1 is correct - it seems you are searching for a specific element in what I assume is an un-sorted collection. If so, the worst case is that the element is at the very end of the list, hence O(n).
2 is correct, though a bit strange. It is O(1) assuming r and c are constants and the bounds are not variables. If they are constant, then yes O(1) because there is nothing to input.
3 I believe that is considered O(n^2) still. There would be some constant factor like k * n^2, drop the constant and you got O(n^2).
4 looks a lot like a binary search algorithm for a sorted collection. O(logn) is correct. It is log because at each iteration you are essentially halving the # of possible choices in which the element you are looking for could be in.
5 is looking like a bubble sort, O(n^2), for similar reasons to 3.
O() doesn't mean anything in itself: you need to specify if you are counting the "worst-case" O, or the average-case O. For some sorting algorithm, they have a O(n log n) on average but a O(n^2) in worst case.
Basically you need to count the overall number of iterations of the most inner loop, and take the biggest component of the result without any constant (for example if you have k*(k+1)/2 = 1/2 k^2 + 1/2 k, the biggest component is 1/2 k^2 therefore you are O(k^2)).
For example, your item 4) is in O(log(n)) because, if you work on an array of size n, then you will run one iteration on this array, and the next one will be on an array of size n/2, then n/4, ..., until this size reaches 1. So it is log(n) iterations.

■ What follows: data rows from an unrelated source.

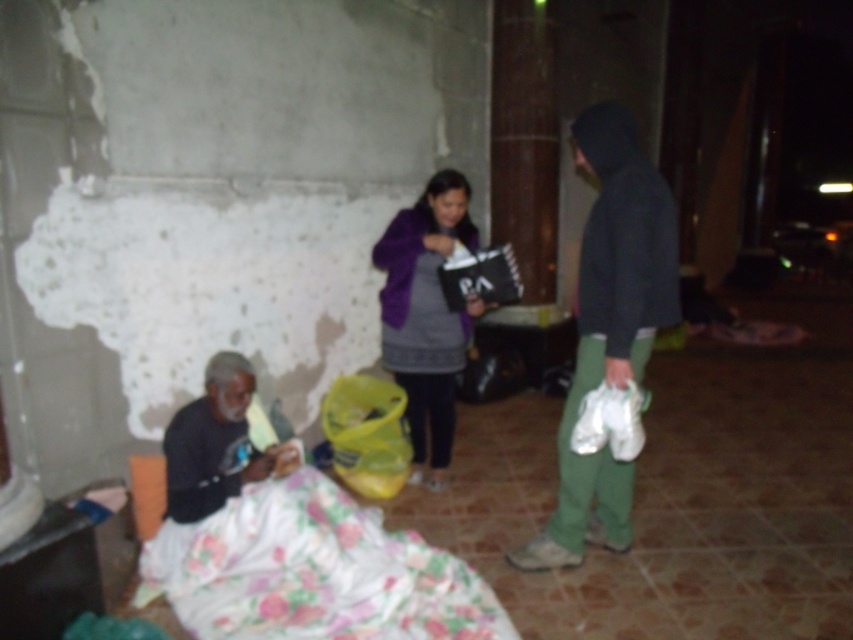
Who is more forward, (647, 346) or (227, 380)?

Positioned in front is point (227, 380).

Measure the distance between dark gray hoodie at right and camera.

dark gray hoodie at right is 2.65 meters away from camera.

This screenshot has height=640, width=853. I want to click on dark gray hoodie at right, so click(x=608, y=328).

Is black matte shirt at lower left smaller than white fabric bag at lower right?

No, black matte shirt at lower left is not smaller than white fabric bag at lower right.

Between black matte shirt at lower left and white fabric bag at lower right, which one has less height?

A: white fabric bag at lower right

Between point (231, 413) and point (641, 410), which one is positioned behind?

The point (641, 410) is behind.

Locate an element on the screen. black matte shirt at lower left is located at coordinates (213, 442).

Is point (612, 124) closer to camera compared to point (431, 422)?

Your question is mostly about the definition of O().
When someone say this algorithm is O(log(n)), you have to read:
When the input parameter n becomes very big, the number of operations performed by the algorithm grows at most in log(n)
Now, this means two things:
You have to have at least one input parameter n. There is no point in talking about O() without one (as in your case 2).
You need to define the operations that you are counting. These can be additions, comparison between two elements, number of allocated bytes, number of function calls, but you have to decide. Usually you take the operation that's most costly to you, or the one that will become costly if done too many times.
So keeping this in mind, back to your problems:
n is myArray.Length, and the number of operations you're counting is '=='. In that case the answer is exactly n, which is O(n)
you can't specify an n
the n can only be k, and the number of operations you count is ++. You have exactly k*(k+1)/2 which is O(n2) as you say
this time n is the length of your array again, and the operation you count is ==. In this case, the number of operations depends on the data, usually we talk about 'worst case scenario', meaning that of all the possible outcome, we look at the one that takes the most time. At best, the algorithm takes one comparison. For the worst case, let's take an example. If the array is [[1,2,3,4,5,6,7,8,9]] and you are looking for 4, your intArray[mid] will become successively, 5, 3 and then 4, and so you would have done the comparison 3 times. In fact, for an array which size is 2^k + 1, the maximum number of comparison is k (you can check). So n = 2^k + 1 => k = ln(n-1)/ln(2). You can extend this result to the case when n is not = 2^k + 1, and you will get complexity = O(ln(n))
In any case, I think you are confused because you don't exactly know what O(n) means. I hope this is a start.